Dans la collection "les grands marins" des "Éditions de Paris",
Jean de la Varende signe deux superbes biographies, une consacrée à Suffren, l'autre, plus proche, plus intime, nous présente un illustre aïeul.
Car Anne Hilarion de Cottentin, comte de Tourville, maréchal et vice amiral de France est l'ancêtre, le grand-oncle dont l'ombre plane au-dessus de la famille.
Tourville, au regard de l'Histoire, reste un grand vaincu.
Telle est sa renommée, d'avoir poussé l'obéissance à son roi, jusqu'à dans la défaite.
L'histoire a retenu son nom.
Depuis Vercingétorix, la surprenante sensibilité française a toujours porté une vive sympathie aux malchanceux.
Pourtant si la Hougue est une défaite grave, les succès du maréchal devrait l'avoir effacée.
L'homme est un hercule aux mille travaux.
Il a des vertus héroïque et sages, des défauts qui ne sont que moyens.
C'est un grand marin.
Il divisera en vingt-deux commandements successifs la manoeuvre délicate et essentielle de l'ancienne marine chargée de vergues.
"virer de bord vent devant" sera, désormais, codifié...
Il inventera, en 1687, un code de signaux par pavillons pour réaliser la cohésion des escadres...

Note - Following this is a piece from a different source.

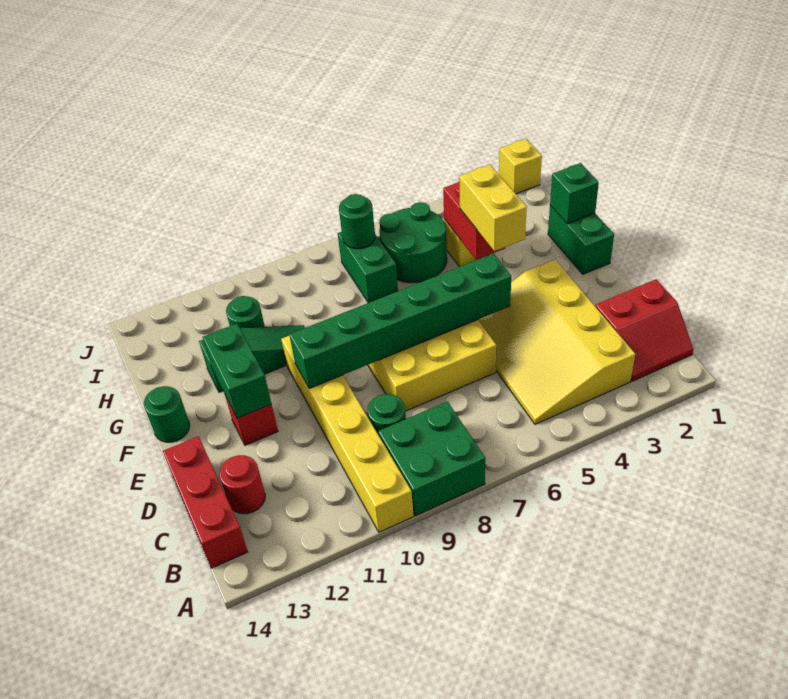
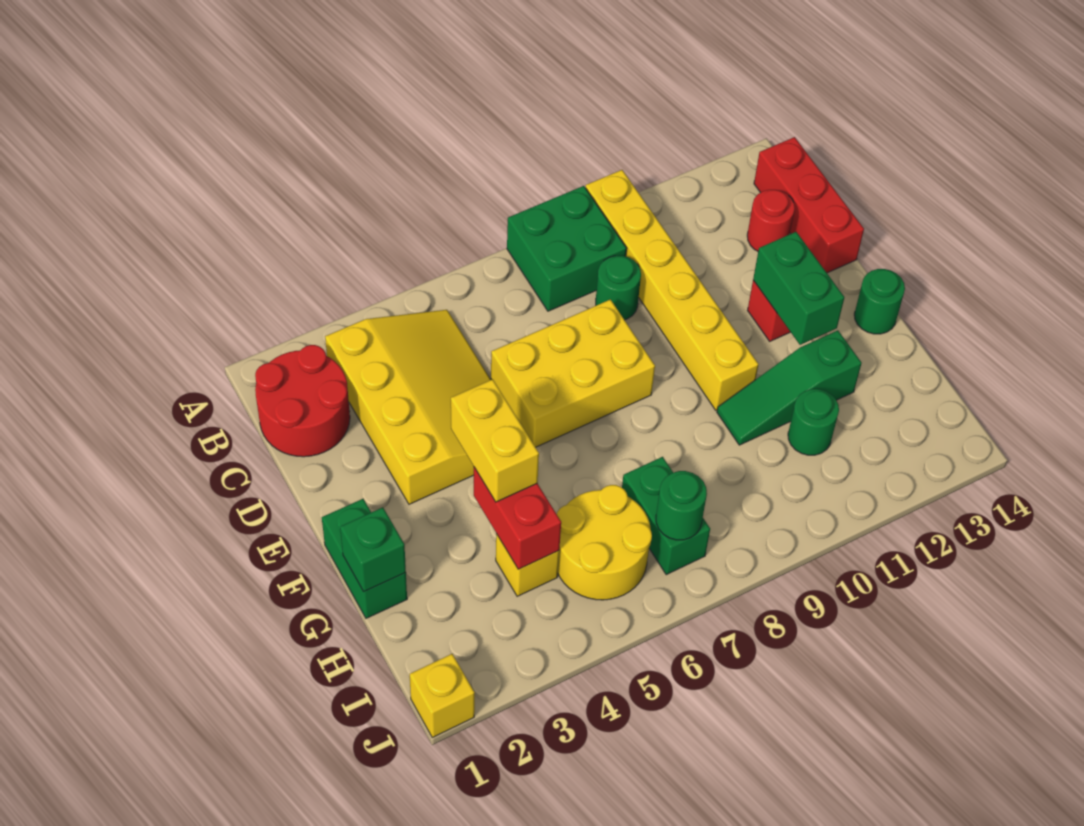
red 2x2 slope [595,279,693,381] -> red 2x2 round brick [255,345,350,457]
green 1x6 brick [289,254,511,389] -> none
green 2x2 round brick [379,202,447,283] -> yellow 2x2 round brick [557,485,652,600]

Il alla si loin dans l'étude des navires qu'il tenta lui-même de réaliser, sur maquette, le vaisseau idéal...
Tourville était froid, distant et silencieux.
Et parfois, il sait se montrer théâtral.
Laissant son équipage bouche-bée, il ne craint pas de grimper aux enfléchures poisseuses des haubans, de se hisser aux gambes de revers pour rejoindre la hune et même les barres de perroquet afin d'observer à la lunettes...
Mais pour moi, au delà de la biographie élégante et originale que nous offre
Jean de la Varende, du portrait flamboyant, du récit passionnant, pour moi qui eût pour arrière grand-père, le capitaine Lebacheley, qui fut, dernier rejeton d'une longue famille d'armateur, capitaine du port de St-Vaast, pour moi la grande affaire de l'ouvrage est le récit et l'analyse de la tragédie de la Hougue.
Ce récit est contenu dans trois chapitres :
- Autour de la Hougue (1691-1692)
- la victoire de Barfleur (29 mai 1692)
- la Hougue (30 mai-5 juin)
Ces soixante-deux pages mémorables, détaillées, érudites des choses de la mer, instruites des événements de l'Histoire forment un ouvrage dans l'ouvrage.
Derrière la silhouette de Jean de la Varende se joue un terrible drame que le conteur a su éveiller du profond sommeil de l'Histoire.
"Le maréchal de Tourville et son temps" est un des livres qui compte dans l'oeuvre du prestigieux auteur normand.